:: Record excerpts

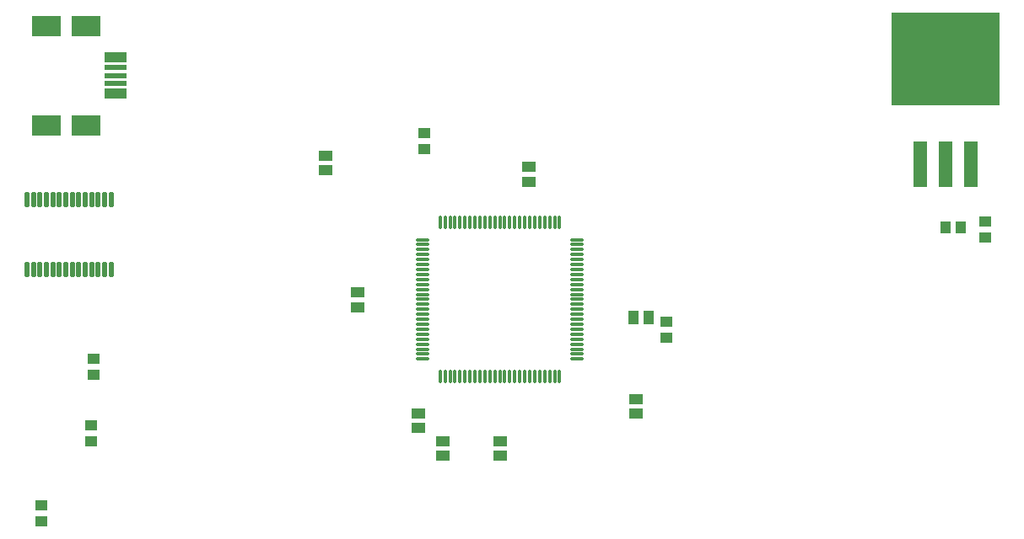
<source format=gtp>
%FSTAX44Y44*%
%MOMM*%
%SFA1B1*%

%IPPOS*%
%ADD10R,1.299997X0.999998*%
%ADD11O,0.299999X1.499997*%
%ADD12O,1.499997X0.299999*%
%ADD13R,1.349997X4.599991*%
%ADD14R,10.799978X9.399981*%
%ADD15R,1.399997X1.099998*%
%ADD16R,1.099998X1.399997*%
%ADD17R,0.999998X1.299997*%
%ADD18O,0.499999X1.599997*%
%ADD19R,2.249995X0.999998*%
%ADD20R,2.249995X0.499999*%
%ADD21R,2.899994X1.999996*%
%LNpcbat2560ver1-1*%
%LPD*%
G54D10*
X00418999Y00528999D03*
Y00544999D03*
X00661999Y00354999D03*
Y00338999D03*
X00982499Y00439499D03*
Y00455499D03*
X00084999Y00250499D03*
Y00234499D03*
X00034999Y00170499D03*
Y00154499D03*
X00087499Y00301999D03*
Y00317999D03*
G54D11*
X00434999Y00454999D03*
X00439999D03*
X00444999D03*
X00449999D03*
X00454999D03*
X00459999D03*
X00464999D03*
X00469999D03*
X00474999D03*
X00479999D03*
X00484999D03*
X00489999D03*
X00494999D03*
X00499999D03*
X00504999D03*
X00509999D03*
X00514999D03*
X00519999D03*
X00524999D03*
X00529999D03*
X00534999D03*
X00539999D03*
X00544999D03*
X00549999D03*
X00554999D03*
Y00299999D03*
X00549999D03*
X00544999D03*
X00539999D03*
X00534999D03*
X00529999D03*
X00524999D03*
X00519999D03*
X00514999D03*
X00509999D03*
X00504999D03*
X00499999D03*
X00494999D03*
X00489999D03*
X00484999D03*
X00479999D03*
X00474999D03*
X00469999D03*
X00464999D03*
X00459999D03*
X00454999D03*
X00449999D03*
X00444999D03*
X00439999D03*
X00434999D03*
G54D12*
X00572499Y00437499D03*
Y00432499D03*
Y00427499D03*
Y00422499D03*
Y00417499D03*
Y00412499D03*
Y00407499D03*
Y00402499D03*
Y00397499D03*
Y00392499D03*
Y00387499D03*
Y00382499D03*
Y00377499D03*
Y00372499D03*
Y00367499D03*
Y00362499D03*
Y00357499D03*
Y00352499D03*
Y00347499D03*
Y00342499D03*
Y00337499D03*
Y00332499D03*
Y00327499D03*
Y00322499D03*
Y003175D03*
X00417499D03*
Y00322499D03*
Y00327499D03*
Y00332499D03*
Y00337499D03*
Y00342499D03*
Y00347499D03*
Y00352499D03*
Y00357499D03*
Y00362499D03*
Y00367499D03*
Y00372499D03*
Y00377499D03*
Y00382499D03*
Y00387499D03*
Y00392499D03*
Y00397499D03*
Y00402499D03*
Y00407499D03*
Y00412499D03*
Y00417499D03*
Y00422499D03*
Y00427499D03*
Y00432499D03*
Y00437499D03*
G54D13*
X00967999Y00512999D03*
X00942599D03*
X00917199D03*
G54D14*
X00942599Y00618999D03*
G54D15*
X00320499Y00506999D03*
Y00521999D03*
X00412999Y00247999D03*
Y00262999D03*
X00351999Y00369499D03*
Y00384499D03*
X00523999Y00495499D03*
Y00510499D03*
X00495399Y00234999D03*
Y00219999D03*
X00437499Y00234999D03*
Y00219999D03*
X00631999Y00262499D03*
Y00277499D03*
G54D16*
X00629499Y00359499D03*
X00644499D03*
G54D17*
X00957999Y00449999D03*
X00941999D03*
G54D18*
X00104749Y00477749D03*
X00098249D03*
X00091749D03*
X00085249D03*
X00078749D03*
X00072249D03*
X00065749D03*
X00059249D03*
X00052749D03*
X00046249D03*
X00039749D03*
X00033249D03*
X00026749D03*
X00020249D03*
X00104749Y00407249D03*
X00098249D03*
X00091749D03*
X00085249D03*
X00078749D03*
X00072249D03*
X00065749D03*
X00059249D03*
X00052749D03*
X00046249D03*
X00039749D03*
X00033249D03*
X00026749D03*
X00020249D03*
G54D19*
X00108999Y00620499D03*
Y00584499D03*
G54D20*
X00108999Y00610499D03*
Y00602499D03*
Y00594499D03*
G54D21*
X00079999Y00652499D03*
X00039999D03*
Y00552499D03*
X00079999D03*
M02*
</source>
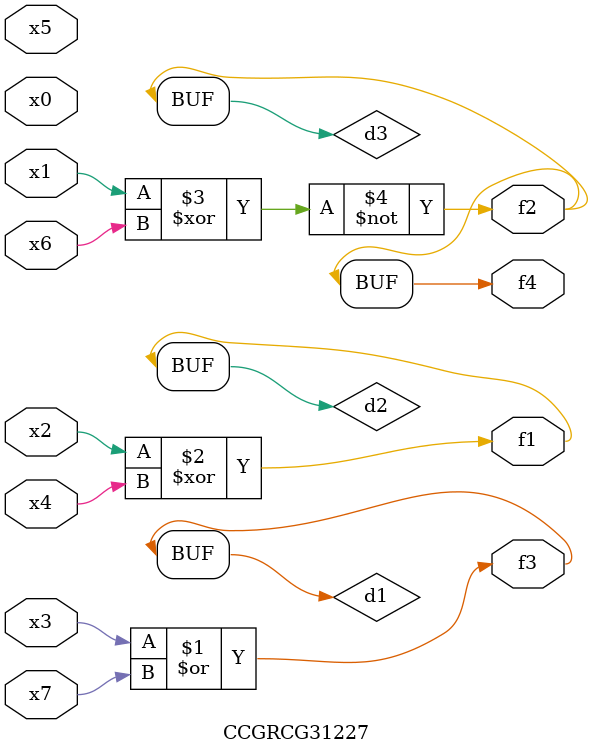
<source format=v>
module CCGRCG31227(
	input x0, x1, x2, x3, x4, x5, x6, x7,
	output f1, f2, f3, f4
);

	wire d1, d2, d3;

	or (d1, x3, x7);
	xor (d2, x2, x4);
	xnor (d3, x1, x6);
	assign f1 = d2;
	assign f2 = d3;
	assign f3 = d1;
	assign f4 = d3;
endmodule

</source>
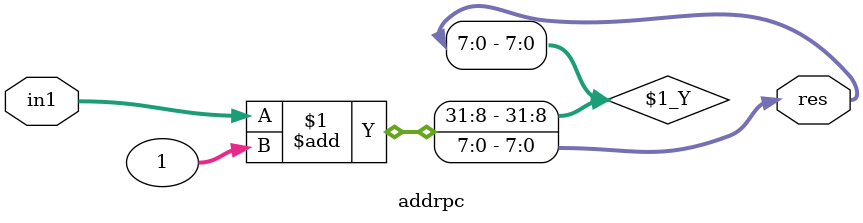
<source format=v>
module addrpc(in1,res);
input [7:0] in1;
output [7:0] res;
assign res=in1+1;
endmodule
</source>
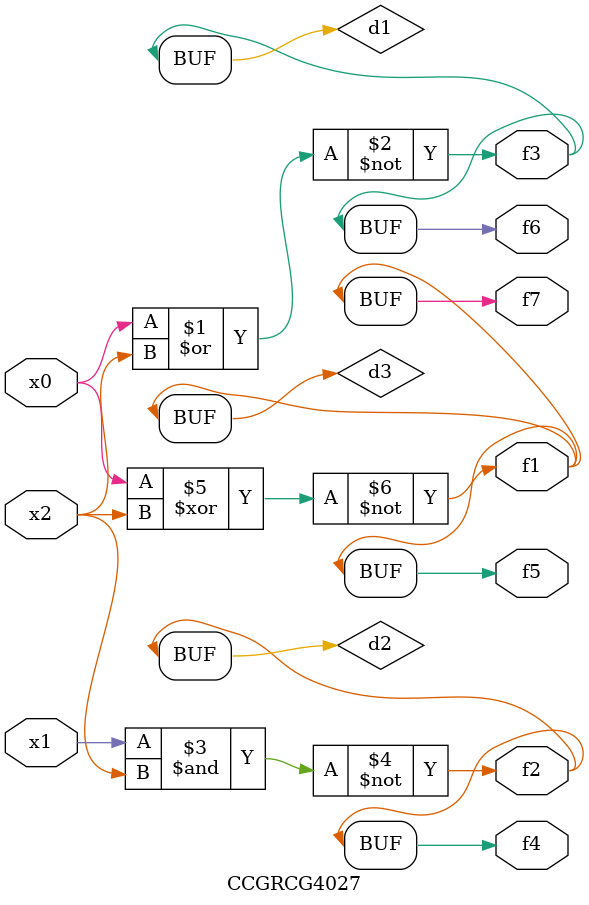
<source format=v>
module CCGRCG4027(
	input x0, x1, x2,
	output f1, f2, f3, f4, f5, f6, f7
);

	wire d1, d2, d3;

	nor (d1, x0, x2);
	nand (d2, x1, x2);
	xnor (d3, x0, x2);
	assign f1 = d3;
	assign f2 = d2;
	assign f3 = d1;
	assign f4 = d2;
	assign f5 = d3;
	assign f6 = d1;
	assign f7 = d3;
endmodule

</source>
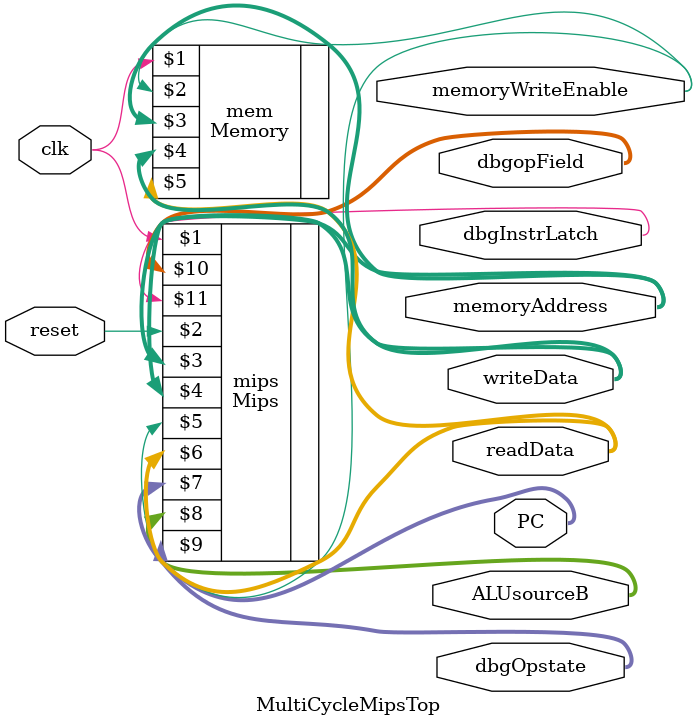
<source format=sv>
/**
 * マルチサイクル版MIPSマシン
 */
module MultiCycleMipsTop
  (input logic clk, reset,	// clock,reset
   output logic [31:0] writeData, memoryAddress, // メモリ書き込み値、メモリアドレス
   output logic        memoryWriteEnable,output 	logic [31:0]	PC,
	output logic [31:0] readData,output logic [1:0] ALUsourceB,
	output logic [3:0] dbgOpstate,output logic [5:0] dbgopField,
   output logic dbgInstrLatch);	// メモリ読み込み); // メモリ書き込みイネーブル

   
   // プロセッサとメモリをインスタンス化
   Mips mips(clk, reset, memoryAddress, writeData, memoryWriteEnable,
				 readData,PC,ALUsourceB,dbgOpstate,dbgopField,dbgInstrLatch);
   Memory mem(clk, memoryWriteEnable, memoryAddress, writeData, readData);

endmodule // MipsMCTop
</source>
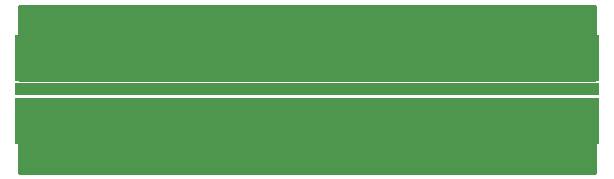
<source format=gbr>
G04 #@! TF.FileFunction,Copper,L1,Top,Signal*
%FSLAX46Y46*%
G04 Gerber Fmt 4.6, Leading zero omitted, Abs format (unit mm)*
G04 Created by KiCad (PCBNEW 4.0.2-stable) date Mon Jul  4 16:25:18 2016*
%MOMM*%
G01*
G04 APERTURE LIST*
%ADD10C,0.100000*%
%ADD11C,0.600000*%
%ADD12R,6.000000X1.000000*%
%ADD13R,6.000000X4.000000*%
%ADD14C,1.000000*%
%ADD15C,0.254000*%
G04 APERTURE END LIST*
D10*
D11*
X120000000Y-85000000D03*
X125000000Y-85000000D03*
X130000000Y-85000000D03*
X135000000Y-85000000D03*
X140000000Y-85000000D03*
X145000000Y-85000000D03*
X150000000Y-85000000D03*
X155000000Y-85000000D03*
X160000000Y-85000000D03*
X160000000Y-95000000D03*
X155000000Y-95000000D03*
X150000000Y-95000000D03*
X145000000Y-95000000D03*
X140000000Y-95000000D03*
X135000000Y-95000000D03*
X130000000Y-95000000D03*
X125000000Y-95000000D03*
X120000000Y-95000000D03*
X163000000Y-91000000D03*
X162000000Y-91000000D03*
X161000000Y-91000000D03*
X160000000Y-91000000D03*
X159000000Y-91000000D03*
X158000000Y-91000000D03*
X157000000Y-91000000D03*
X156000000Y-91000000D03*
X155000000Y-91000000D03*
X154000000Y-91000000D03*
X153000000Y-91000000D03*
X152000000Y-91000000D03*
X151000000Y-91000000D03*
X150000000Y-91000000D03*
X149000000Y-91000000D03*
X148000000Y-91000000D03*
X147000000Y-91000000D03*
X146000000Y-91000000D03*
X145000000Y-91000000D03*
X144000000Y-91000000D03*
X143000000Y-91000000D03*
X142000000Y-91000000D03*
X141000000Y-91000000D03*
X140000000Y-91000000D03*
X139000000Y-91000000D03*
X138000000Y-91000000D03*
X137000000Y-91000000D03*
X136000000Y-91000000D03*
X135000000Y-91000000D03*
X134000000Y-91000000D03*
X133000000Y-91000000D03*
X132000000Y-91000000D03*
X131000000Y-91000000D03*
X130000000Y-91000000D03*
X129000000Y-91000000D03*
X128000000Y-91000000D03*
X127000000Y-91000000D03*
X126000000Y-91000000D03*
X125000000Y-91000000D03*
X124000000Y-91000000D03*
X123000000Y-91000000D03*
X122000000Y-91000000D03*
X121000000Y-91000000D03*
X120000000Y-91000000D03*
X119000000Y-91000000D03*
X118000000Y-91000000D03*
X117000000Y-91000000D03*
X116000000Y-91000000D03*
X163000000Y-89000000D03*
X162000000Y-89000000D03*
X161000000Y-89000000D03*
X160000000Y-89000000D03*
X159000000Y-89000000D03*
X158000000Y-89000000D03*
X157000000Y-89000000D03*
X156000000Y-89000000D03*
X155000000Y-89000000D03*
X154000000Y-89000000D03*
X153000000Y-89000000D03*
X152000000Y-89000000D03*
X151000000Y-89000000D03*
X150000000Y-89000000D03*
X149000000Y-89000000D03*
X148000000Y-89000000D03*
X147000000Y-89000000D03*
X146000000Y-89000000D03*
X145000000Y-89000000D03*
X144000000Y-89000000D03*
X143000000Y-89000000D03*
X142000000Y-89000000D03*
X141000000Y-89000000D03*
X140000000Y-89000000D03*
X139000000Y-89000000D03*
X138000000Y-89000000D03*
X137000000Y-89000000D03*
X136000000Y-89000000D03*
X135000000Y-89000000D03*
X134000000Y-89000000D03*
X133000000Y-89000000D03*
X132000000Y-89000000D03*
X131000000Y-89000000D03*
X130000000Y-89000000D03*
X129000000Y-89000000D03*
X128000000Y-89000000D03*
X127000000Y-89000000D03*
X126000000Y-89000000D03*
X125000000Y-89000000D03*
X124000000Y-89000000D03*
X123000000Y-89000000D03*
X122000000Y-89000000D03*
X121000000Y-89000000D03*
X120000000Y-89000000D03*
X119000000Y-89000000D03*
X118000000Y-89000000D03*
X117000000Y-89000000D03*
X116000000Y-89000000D03*
X115000000Y-91000000D03*
D12*
X117500000Y-90000000D03*
D13*
X117500000Y-92700000D03*
X117500000Y-87300000D03*
D12*
X161000000Y-90000000D03*
D13*
X161000000Y-87300000D03*
X161000000Y-92700000D03*
D11*
X115000000Y-89000000D03*
X161000000Y-92700000D03*
X161000000Y-87300000D03*
X117500000Y-92700000D03*
X117500000Y-87300000D03*
D14*
X117500000Y-90000000D02*
X135000000Y-90000000D01*
X135000000Y-90000000D02*
X161000000Y-90000000D01*
D15*
G36*
X158000000Y-90833406D02*
X163598000Y-90833406D01*
X163598000Y-97098000D01*
X114902000Y-97098000D01*
X114902000Y-90833406D01*
X120500000Y-90833406D01*
X120534046Y-90827000D01*
X157968367Y-90827000D01*
X158000000Y-90833406D01*
X158000000Y-90833406D01*
G37*
X158000000Y-90833406D02*
X163598000Y-90833406D01*
X163598000Y-97098000D01*
X114902000Y-97098000D01*
X114902000Y-90833406D01*
X120500000Y-90833406D01*
X120534046Y-90827000D01*
X157968367Y-90827000D01*
X158000000Y-90833406D01*
G36*
X163598000Y-89166594D02*
X158000000Y-89166594D01*
X157965954Y-89173000D01*
X120531633Y-89173000D01*
X120500000Y-89166594D01*
X114902000Y-89166594D01*
X114902000Y-82902000D01*
X163598000Y-82902000D01*
X163598000Y-89166594D01*
X163598000Y-89166594D01*
G37*
X163598000Y-89166594D02*
X158000000Y-89166594D01*
X157965954Y-89173000D01*
X120531633Y-89173000D01*
X120500000Y-89166594D01*
X114902000Y-89166594D01*
X114902000Y-82902000D01*
X163598000Y-82902000D01*
X163598000Y-89166594D01*
M02*

</source>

::::

__Try it__.
Copy word for word the lines of the records above from the one with "Y00594499D03*" up to and including the one with "メモリ読み込み); // メモリ書き込みイネーブル". Skip the pictures.

__Result for this exercise__.
Y00594499D03*
G54D21*
X00079999Y00652499D03*
X00039999D03*
Y00552499D03*
X00079999D03*
M02*
</source>
<source format=v>
module CCGRCG31227(
	input x0, x1, x2, x3, x4, x5, x6, x7,
	output f1, f2, f3, f4
);

	wire d1, d2, d3;

	or (d1, x3, x7);
	xor (d2, x2, x4);
	xnor (d3, x1, x6);
	assign f1 = d2;
	assign f2 = d3;
	assign f3 = d1;
	assign f4 = d3;
endmodule

</source>
<source format=v>
module addrpc(in1,res);
input [7:0] in1;
output [7:0] res;
assign res=in1+1;
endmodule
</source>
<source format=v>
module CCGRCG4027(
	input x0, x1, x2,
	output f1, f2, f3, f4, f5, f6, f7
);

	wire d1, d2, d3;

	nor (d1, x0, x2);
	nand (d2, x1, x2);
	xnor (d3, x0, x2);
	assign f1 = d3;
	assign f2 = d2;
	assign f3 = d1;
	assign f4 = d2;
	assign f5 = d3;
	assign f6 = d1;
	assign f7 = d3;
endmodule

</source>
<source format=sv>
/**
 * マルチサイクル版MIPSマシン
 */
module MultiCycleMipsTop
  (input logic clk, reset,	// clock,reset
   output logic [31:0] writeData, memoryAddress, // メモリ書き込み値、メモリアドレス
   output logic        memoryWriteEnable,output 	logic [31:0]	PC,
	output logic [31:0] readData,output logic [1:0] ALUsourceB,
	output logic [3:0] dbgOpstate,output logic [5:0] dbgopField,
   output logic dbgInstrLatch);	// メモリ読み込み); // メモリ書き込みイネーブル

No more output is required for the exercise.